Serious Questions and Concerns Raised
I would raise the question that is it really possible that such a wide-ranging exploit was completely unknown for this long until a team from Google discovered it? Considering the budgets of major intelligence agencies around the world who are constantly looking to find exploits of their own it is conceivable that this vulnerability may have been exploited for far longer than it was publicly known by specific groups.
Another one is Intel’s response to it by apparently being accused of singling out AMD when as of now, Intel is far more vulnerable.
Since these chip makers are all US based is it possible they were mandated by law to introduce speculative execution in such a similar way that this vulnerability would be possible? Considering recent revelations I don’t think it would be inconceivable.

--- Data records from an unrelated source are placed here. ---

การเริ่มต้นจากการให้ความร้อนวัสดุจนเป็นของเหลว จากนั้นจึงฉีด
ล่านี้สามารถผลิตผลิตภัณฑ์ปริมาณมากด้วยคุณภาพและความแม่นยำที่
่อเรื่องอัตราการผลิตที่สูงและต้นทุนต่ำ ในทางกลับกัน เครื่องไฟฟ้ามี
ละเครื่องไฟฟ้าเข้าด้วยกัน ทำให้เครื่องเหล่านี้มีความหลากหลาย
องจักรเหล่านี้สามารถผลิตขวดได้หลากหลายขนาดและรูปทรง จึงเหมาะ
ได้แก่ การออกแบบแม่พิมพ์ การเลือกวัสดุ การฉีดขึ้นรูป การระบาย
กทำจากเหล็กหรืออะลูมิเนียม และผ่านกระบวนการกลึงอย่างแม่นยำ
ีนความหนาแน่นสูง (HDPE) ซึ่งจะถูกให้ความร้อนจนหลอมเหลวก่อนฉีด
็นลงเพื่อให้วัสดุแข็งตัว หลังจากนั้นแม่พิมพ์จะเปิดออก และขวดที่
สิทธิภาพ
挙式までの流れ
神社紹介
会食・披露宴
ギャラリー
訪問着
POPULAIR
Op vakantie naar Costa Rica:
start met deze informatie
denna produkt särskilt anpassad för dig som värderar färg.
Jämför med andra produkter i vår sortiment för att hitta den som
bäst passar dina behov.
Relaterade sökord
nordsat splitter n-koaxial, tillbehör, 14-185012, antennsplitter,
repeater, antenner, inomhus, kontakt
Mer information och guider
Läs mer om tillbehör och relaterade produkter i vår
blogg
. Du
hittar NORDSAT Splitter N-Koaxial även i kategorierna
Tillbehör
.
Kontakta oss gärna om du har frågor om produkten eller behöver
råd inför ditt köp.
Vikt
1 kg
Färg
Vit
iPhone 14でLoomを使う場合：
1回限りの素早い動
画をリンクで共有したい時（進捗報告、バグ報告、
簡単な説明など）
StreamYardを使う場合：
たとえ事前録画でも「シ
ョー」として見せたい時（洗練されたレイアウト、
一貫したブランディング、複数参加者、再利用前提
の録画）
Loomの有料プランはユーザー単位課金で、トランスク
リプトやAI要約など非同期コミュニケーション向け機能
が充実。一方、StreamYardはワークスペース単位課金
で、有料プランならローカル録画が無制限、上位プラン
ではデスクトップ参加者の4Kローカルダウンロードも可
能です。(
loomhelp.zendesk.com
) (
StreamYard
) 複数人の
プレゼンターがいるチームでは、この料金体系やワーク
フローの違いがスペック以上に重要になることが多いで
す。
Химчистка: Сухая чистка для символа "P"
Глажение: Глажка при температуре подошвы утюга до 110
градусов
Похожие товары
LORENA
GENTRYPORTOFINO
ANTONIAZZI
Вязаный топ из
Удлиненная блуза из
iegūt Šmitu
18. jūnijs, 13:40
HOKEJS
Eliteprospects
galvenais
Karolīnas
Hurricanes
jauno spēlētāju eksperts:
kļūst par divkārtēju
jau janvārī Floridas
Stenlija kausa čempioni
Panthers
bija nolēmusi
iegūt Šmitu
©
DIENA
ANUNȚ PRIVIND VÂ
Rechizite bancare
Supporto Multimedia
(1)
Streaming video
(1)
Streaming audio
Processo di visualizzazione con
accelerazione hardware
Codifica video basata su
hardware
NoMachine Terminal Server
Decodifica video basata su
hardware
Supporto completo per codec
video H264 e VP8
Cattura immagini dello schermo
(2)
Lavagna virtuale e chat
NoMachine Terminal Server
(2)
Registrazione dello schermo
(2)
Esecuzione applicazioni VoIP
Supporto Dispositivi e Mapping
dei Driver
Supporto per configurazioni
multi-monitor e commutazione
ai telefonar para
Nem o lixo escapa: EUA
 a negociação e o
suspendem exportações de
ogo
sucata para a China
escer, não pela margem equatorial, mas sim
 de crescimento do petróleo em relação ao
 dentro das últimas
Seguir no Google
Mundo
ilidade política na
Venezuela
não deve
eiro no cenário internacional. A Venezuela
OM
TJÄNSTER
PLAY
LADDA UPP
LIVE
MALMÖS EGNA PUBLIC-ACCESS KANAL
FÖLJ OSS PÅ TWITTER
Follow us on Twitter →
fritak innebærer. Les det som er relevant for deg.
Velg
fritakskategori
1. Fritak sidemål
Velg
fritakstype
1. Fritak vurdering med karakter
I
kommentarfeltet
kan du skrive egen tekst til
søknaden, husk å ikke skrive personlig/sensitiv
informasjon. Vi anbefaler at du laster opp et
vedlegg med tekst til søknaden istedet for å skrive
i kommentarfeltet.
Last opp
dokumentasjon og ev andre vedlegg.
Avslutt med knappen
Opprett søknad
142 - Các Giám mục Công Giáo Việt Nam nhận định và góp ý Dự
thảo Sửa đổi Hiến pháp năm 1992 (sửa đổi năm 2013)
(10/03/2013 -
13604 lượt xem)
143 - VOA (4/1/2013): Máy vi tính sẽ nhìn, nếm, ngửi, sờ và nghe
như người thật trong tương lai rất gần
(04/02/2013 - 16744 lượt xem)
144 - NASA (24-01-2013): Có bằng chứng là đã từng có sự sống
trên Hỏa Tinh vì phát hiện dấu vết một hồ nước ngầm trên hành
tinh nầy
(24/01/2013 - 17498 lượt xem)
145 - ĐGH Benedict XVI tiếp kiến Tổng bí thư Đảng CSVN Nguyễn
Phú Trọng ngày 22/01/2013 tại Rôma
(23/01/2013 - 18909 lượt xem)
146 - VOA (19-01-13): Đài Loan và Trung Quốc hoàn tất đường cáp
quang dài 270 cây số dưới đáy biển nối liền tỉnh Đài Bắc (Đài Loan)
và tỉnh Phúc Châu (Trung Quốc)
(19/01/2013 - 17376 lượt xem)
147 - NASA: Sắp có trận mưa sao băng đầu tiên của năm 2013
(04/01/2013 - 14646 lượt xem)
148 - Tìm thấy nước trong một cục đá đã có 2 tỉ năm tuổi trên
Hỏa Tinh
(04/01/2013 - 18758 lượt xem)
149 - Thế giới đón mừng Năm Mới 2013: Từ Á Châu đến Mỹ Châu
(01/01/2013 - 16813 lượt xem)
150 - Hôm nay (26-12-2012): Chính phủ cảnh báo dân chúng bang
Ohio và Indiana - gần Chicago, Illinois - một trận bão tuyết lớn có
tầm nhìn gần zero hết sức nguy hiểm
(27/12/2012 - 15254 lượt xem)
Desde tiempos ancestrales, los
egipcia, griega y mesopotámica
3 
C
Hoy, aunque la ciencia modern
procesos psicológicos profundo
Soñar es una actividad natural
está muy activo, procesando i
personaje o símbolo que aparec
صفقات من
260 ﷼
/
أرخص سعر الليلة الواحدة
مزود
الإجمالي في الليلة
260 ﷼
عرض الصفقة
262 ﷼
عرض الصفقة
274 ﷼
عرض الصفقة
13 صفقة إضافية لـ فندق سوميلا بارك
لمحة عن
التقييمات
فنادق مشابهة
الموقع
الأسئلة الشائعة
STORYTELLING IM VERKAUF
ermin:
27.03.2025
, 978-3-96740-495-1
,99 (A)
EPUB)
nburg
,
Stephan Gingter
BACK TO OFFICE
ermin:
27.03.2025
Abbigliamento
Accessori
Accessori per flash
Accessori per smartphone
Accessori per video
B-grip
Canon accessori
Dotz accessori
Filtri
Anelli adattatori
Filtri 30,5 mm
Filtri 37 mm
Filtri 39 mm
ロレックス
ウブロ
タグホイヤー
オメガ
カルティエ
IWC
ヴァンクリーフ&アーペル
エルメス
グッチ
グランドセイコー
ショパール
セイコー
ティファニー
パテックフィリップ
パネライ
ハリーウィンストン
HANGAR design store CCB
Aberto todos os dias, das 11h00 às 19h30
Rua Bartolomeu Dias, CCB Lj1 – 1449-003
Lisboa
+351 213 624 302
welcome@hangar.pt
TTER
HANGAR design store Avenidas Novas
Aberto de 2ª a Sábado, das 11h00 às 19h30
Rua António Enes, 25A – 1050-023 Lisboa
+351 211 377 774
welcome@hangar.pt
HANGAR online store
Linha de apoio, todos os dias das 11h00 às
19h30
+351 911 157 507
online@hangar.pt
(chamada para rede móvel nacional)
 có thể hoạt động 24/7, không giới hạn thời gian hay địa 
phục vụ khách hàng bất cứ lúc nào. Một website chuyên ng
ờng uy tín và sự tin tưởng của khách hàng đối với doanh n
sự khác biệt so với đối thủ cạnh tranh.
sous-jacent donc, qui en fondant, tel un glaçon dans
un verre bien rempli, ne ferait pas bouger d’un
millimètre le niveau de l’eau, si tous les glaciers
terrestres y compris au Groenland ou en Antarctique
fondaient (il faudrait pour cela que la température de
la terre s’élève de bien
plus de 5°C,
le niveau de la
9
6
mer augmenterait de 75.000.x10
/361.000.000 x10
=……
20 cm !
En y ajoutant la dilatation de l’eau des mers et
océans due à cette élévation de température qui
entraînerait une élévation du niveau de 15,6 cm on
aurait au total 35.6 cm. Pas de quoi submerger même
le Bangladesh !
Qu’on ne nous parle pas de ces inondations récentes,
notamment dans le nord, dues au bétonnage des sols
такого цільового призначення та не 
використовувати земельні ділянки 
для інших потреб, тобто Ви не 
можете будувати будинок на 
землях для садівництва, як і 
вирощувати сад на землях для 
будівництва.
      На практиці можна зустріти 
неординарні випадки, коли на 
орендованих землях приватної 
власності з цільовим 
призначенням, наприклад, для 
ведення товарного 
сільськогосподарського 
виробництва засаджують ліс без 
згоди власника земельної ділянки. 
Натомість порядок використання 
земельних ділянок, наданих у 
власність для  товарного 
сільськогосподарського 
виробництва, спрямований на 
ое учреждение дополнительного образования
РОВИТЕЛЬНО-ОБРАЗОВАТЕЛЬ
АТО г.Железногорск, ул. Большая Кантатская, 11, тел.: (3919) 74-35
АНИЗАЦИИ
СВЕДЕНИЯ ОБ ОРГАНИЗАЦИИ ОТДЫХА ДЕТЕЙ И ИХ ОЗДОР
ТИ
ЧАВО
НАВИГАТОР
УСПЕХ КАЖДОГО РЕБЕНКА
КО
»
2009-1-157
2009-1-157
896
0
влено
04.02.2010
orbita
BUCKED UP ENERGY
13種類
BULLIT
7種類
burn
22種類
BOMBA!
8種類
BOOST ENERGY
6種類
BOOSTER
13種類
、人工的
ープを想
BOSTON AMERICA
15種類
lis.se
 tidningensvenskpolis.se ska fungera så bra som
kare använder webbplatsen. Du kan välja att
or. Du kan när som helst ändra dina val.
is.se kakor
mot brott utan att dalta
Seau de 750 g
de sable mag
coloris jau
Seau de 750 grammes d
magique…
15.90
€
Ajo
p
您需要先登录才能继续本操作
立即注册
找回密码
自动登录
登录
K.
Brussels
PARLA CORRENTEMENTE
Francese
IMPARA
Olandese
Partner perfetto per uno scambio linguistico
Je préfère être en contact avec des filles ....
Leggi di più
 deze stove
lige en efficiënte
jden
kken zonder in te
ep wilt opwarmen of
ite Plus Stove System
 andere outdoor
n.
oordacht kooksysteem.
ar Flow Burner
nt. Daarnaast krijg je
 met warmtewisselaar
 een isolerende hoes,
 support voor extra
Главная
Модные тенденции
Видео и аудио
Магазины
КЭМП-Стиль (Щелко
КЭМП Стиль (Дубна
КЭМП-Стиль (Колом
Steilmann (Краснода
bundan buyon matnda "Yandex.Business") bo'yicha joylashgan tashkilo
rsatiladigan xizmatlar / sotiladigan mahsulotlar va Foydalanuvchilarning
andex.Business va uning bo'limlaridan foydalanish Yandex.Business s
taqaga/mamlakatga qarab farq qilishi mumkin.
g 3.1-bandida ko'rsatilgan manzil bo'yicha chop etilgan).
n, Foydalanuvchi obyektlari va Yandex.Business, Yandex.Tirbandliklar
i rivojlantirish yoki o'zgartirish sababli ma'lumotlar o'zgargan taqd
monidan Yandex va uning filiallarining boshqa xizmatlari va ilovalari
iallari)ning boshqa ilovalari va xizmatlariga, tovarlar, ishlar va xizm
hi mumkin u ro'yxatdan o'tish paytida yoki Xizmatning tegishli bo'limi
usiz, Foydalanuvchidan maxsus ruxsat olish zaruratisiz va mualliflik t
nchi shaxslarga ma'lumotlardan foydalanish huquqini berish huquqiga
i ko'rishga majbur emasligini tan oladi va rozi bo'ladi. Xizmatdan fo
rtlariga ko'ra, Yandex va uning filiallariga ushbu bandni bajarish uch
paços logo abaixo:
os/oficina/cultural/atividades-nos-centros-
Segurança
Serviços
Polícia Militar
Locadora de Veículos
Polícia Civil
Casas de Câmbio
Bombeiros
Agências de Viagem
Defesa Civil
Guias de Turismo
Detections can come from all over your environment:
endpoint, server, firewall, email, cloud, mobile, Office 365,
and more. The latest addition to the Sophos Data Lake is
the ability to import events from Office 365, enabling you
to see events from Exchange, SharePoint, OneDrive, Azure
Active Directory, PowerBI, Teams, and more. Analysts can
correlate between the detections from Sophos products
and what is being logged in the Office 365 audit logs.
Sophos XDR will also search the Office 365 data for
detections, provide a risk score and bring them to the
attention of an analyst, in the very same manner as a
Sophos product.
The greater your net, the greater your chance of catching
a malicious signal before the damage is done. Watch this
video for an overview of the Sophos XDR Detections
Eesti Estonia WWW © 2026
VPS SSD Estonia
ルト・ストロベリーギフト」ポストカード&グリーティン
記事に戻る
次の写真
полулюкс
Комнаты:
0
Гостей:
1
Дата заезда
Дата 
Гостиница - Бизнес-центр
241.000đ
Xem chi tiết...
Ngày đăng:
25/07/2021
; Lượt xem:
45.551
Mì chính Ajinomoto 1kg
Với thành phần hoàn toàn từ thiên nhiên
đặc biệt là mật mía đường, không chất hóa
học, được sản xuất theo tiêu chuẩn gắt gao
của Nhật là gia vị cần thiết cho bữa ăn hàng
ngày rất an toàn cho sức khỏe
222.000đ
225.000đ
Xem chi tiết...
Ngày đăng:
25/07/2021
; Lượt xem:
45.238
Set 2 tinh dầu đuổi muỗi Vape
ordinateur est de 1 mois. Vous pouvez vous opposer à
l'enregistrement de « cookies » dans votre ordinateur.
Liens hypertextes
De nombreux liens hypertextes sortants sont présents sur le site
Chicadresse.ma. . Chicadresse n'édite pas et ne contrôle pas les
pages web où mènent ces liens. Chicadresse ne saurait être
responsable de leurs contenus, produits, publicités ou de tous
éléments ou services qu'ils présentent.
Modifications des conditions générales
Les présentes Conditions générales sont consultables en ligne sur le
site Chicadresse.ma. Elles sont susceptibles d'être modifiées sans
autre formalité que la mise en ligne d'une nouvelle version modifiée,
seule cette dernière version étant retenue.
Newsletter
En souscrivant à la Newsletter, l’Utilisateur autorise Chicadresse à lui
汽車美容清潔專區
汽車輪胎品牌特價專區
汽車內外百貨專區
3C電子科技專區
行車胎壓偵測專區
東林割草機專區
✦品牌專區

Are there more than 3 variants and if we assume that no one else really knew about Variants 1-3 is it not possible that a well-armed team could find new ways to exploit them?
Long-term Value for Intel, AMD and ARM
At the time of writing Intel’s stock was down about 3% but this could get worse for either of these companies if one’s vulnerabilities keep increasing and/or one of them is hit with a larger exploit.
It’s hard to give an honest conclusion as we’re just getting started and this is all we know about the Variants 1,2 (Spectre) and Meltdown. So far it looks like we were lucky to choose AMD. The key issue that will come out of this is how many devices and users will remain vulnerable by being unable to patch or if they have a device that cannot be easily patched or there is no longer any support from the vendor? This would increase the amount of zombies and data security breaches several fold.
This is also a good time and a wakeup call for all companies to do a security audit and if they don’t have dedicated security staff, to bring in some good IT and security auditors to assess and mitigate these risks before they become costly losses.